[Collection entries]
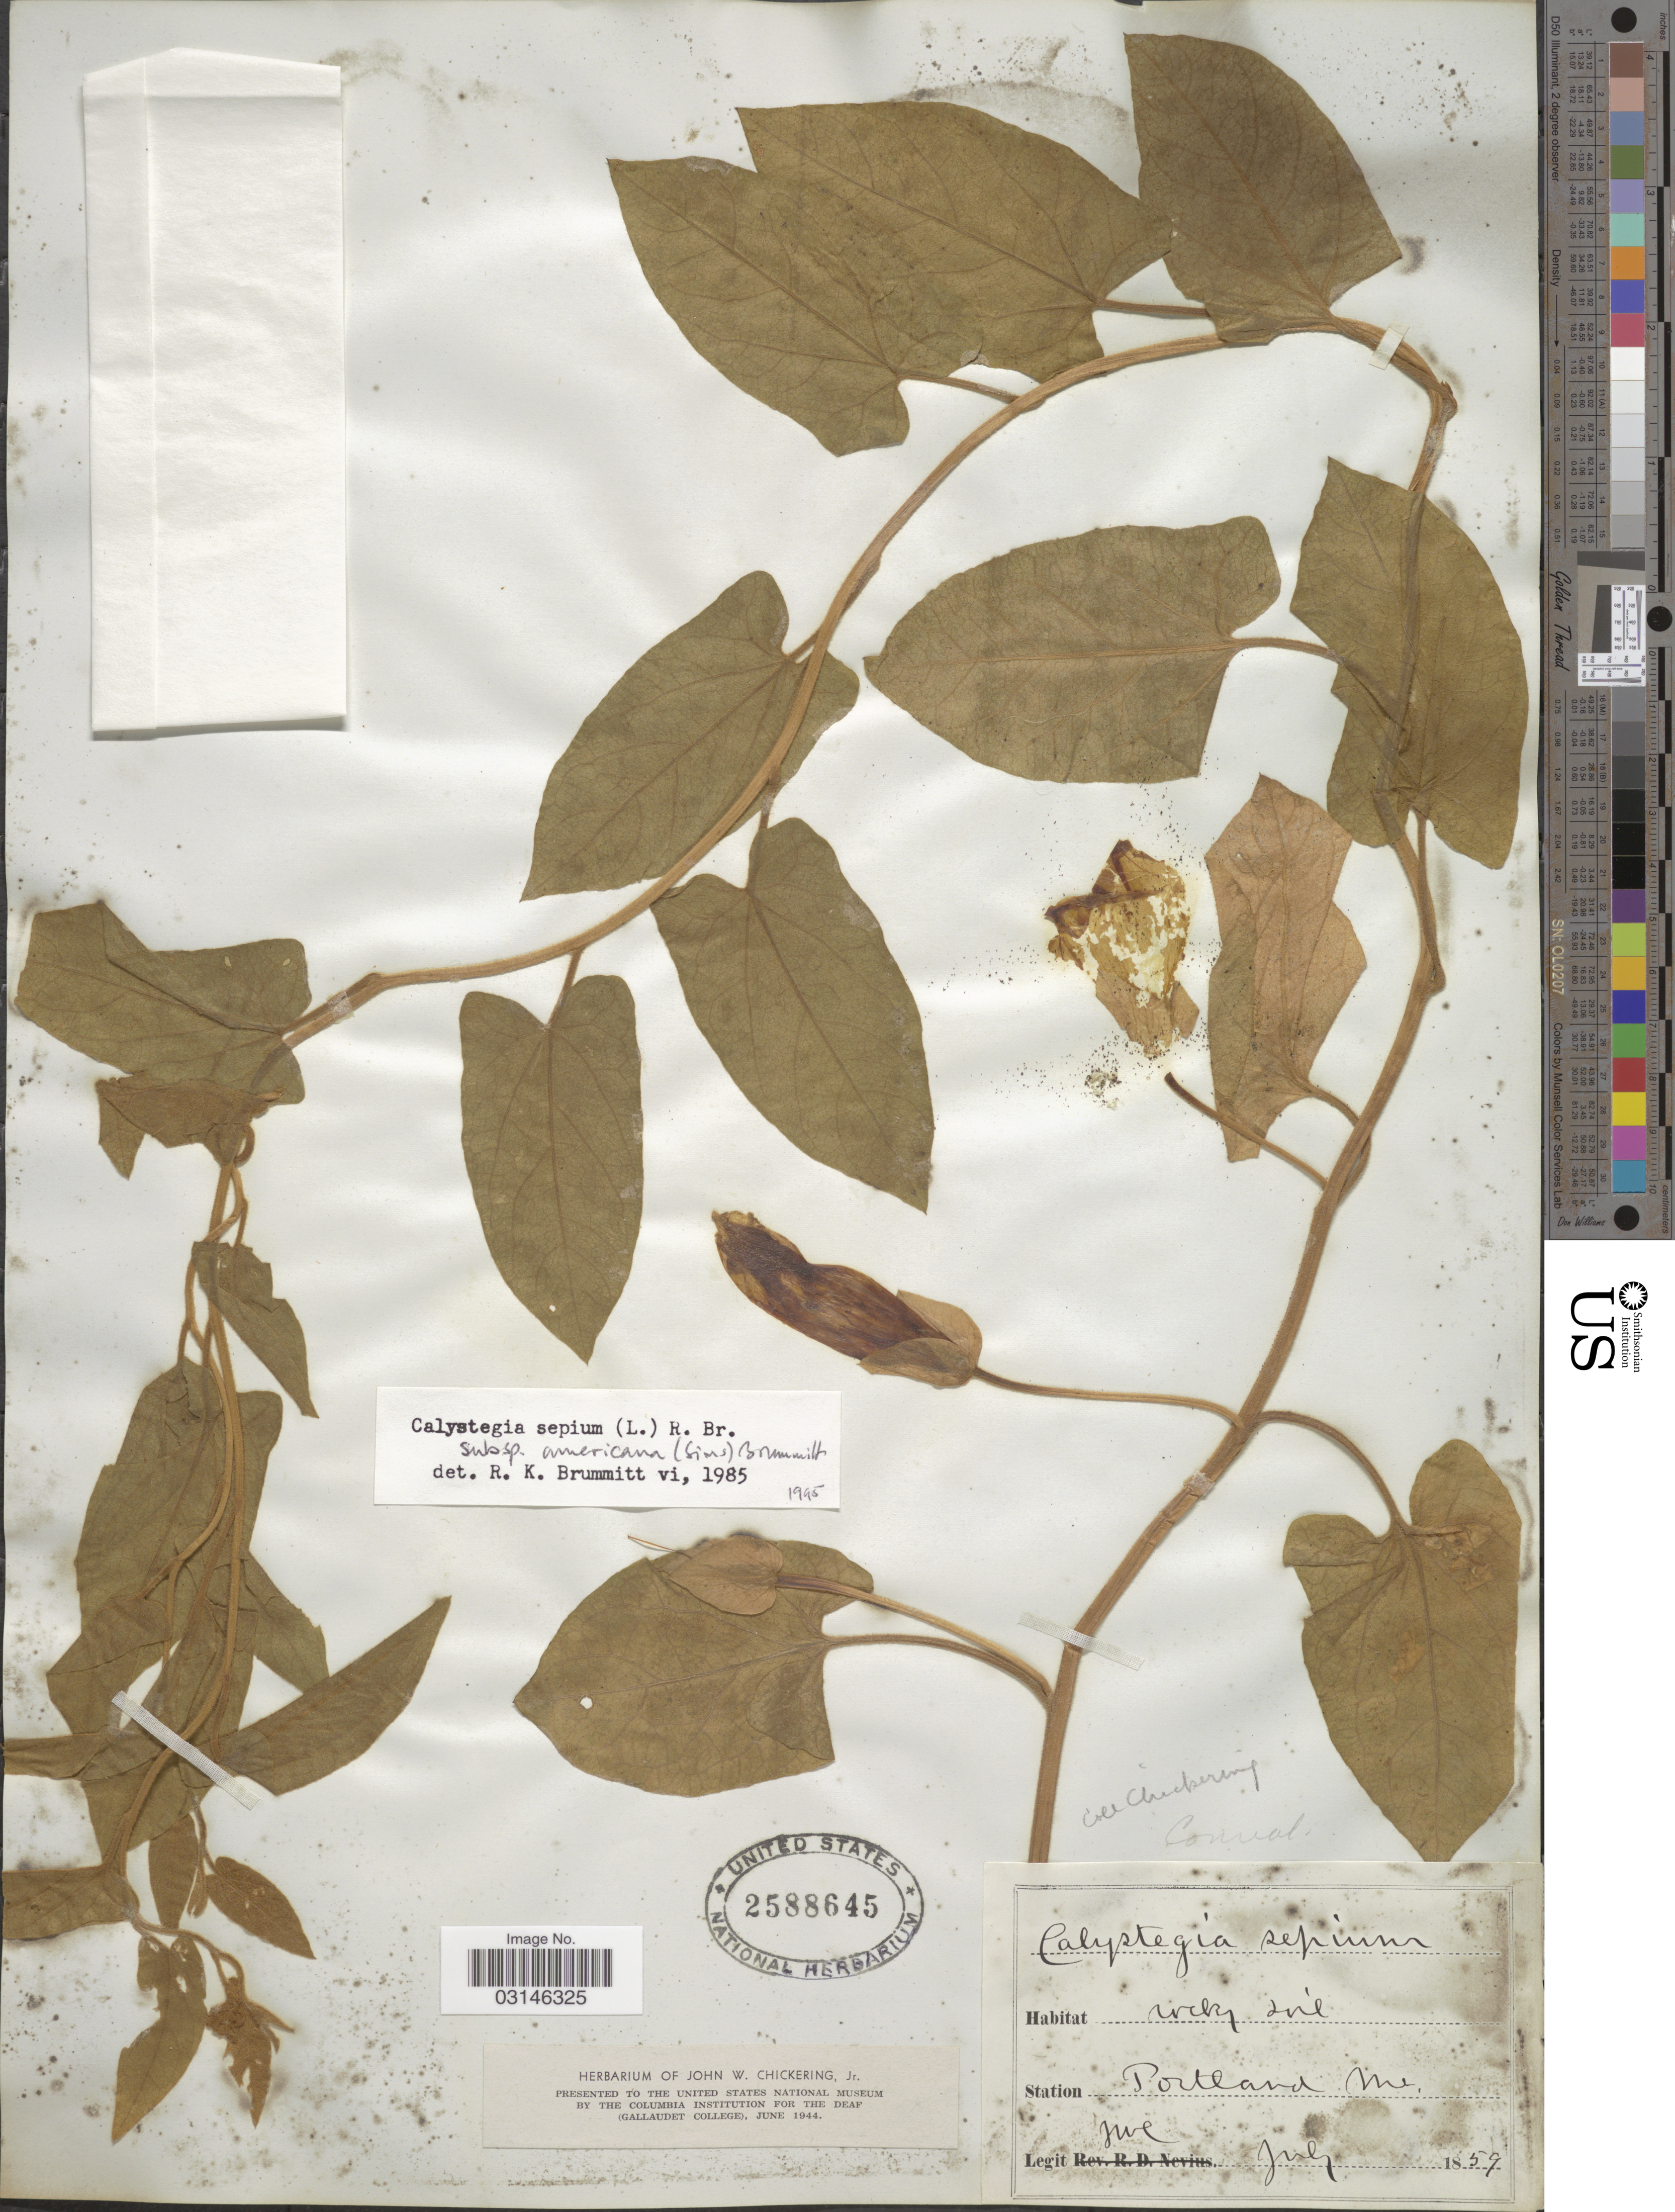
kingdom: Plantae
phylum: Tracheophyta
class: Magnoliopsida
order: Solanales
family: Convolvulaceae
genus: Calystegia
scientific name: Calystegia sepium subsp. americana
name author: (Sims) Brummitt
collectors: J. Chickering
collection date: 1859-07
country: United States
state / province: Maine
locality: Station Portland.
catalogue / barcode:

> What is asked:
Could you render the data above as a numbered list, with blank lines omitted and the pictures left out?

> Answer to this problem:
1. kingdom: Plantae
2. phylum: Tracheophyta
3. class: Magnoliopsida
4. order: Solanales
5. family: Convolvulaceae
6. genus: Calystegia
7. scientific name: Calystegia sepium subsp. americana
8. name author: (Sims) Brummitt
9. collectors: J. Chickering
10. collection date: 1859-07
11. country: United States
12. state / province: Maine
13. locality: Station Portland.
14. catalogue / barcode:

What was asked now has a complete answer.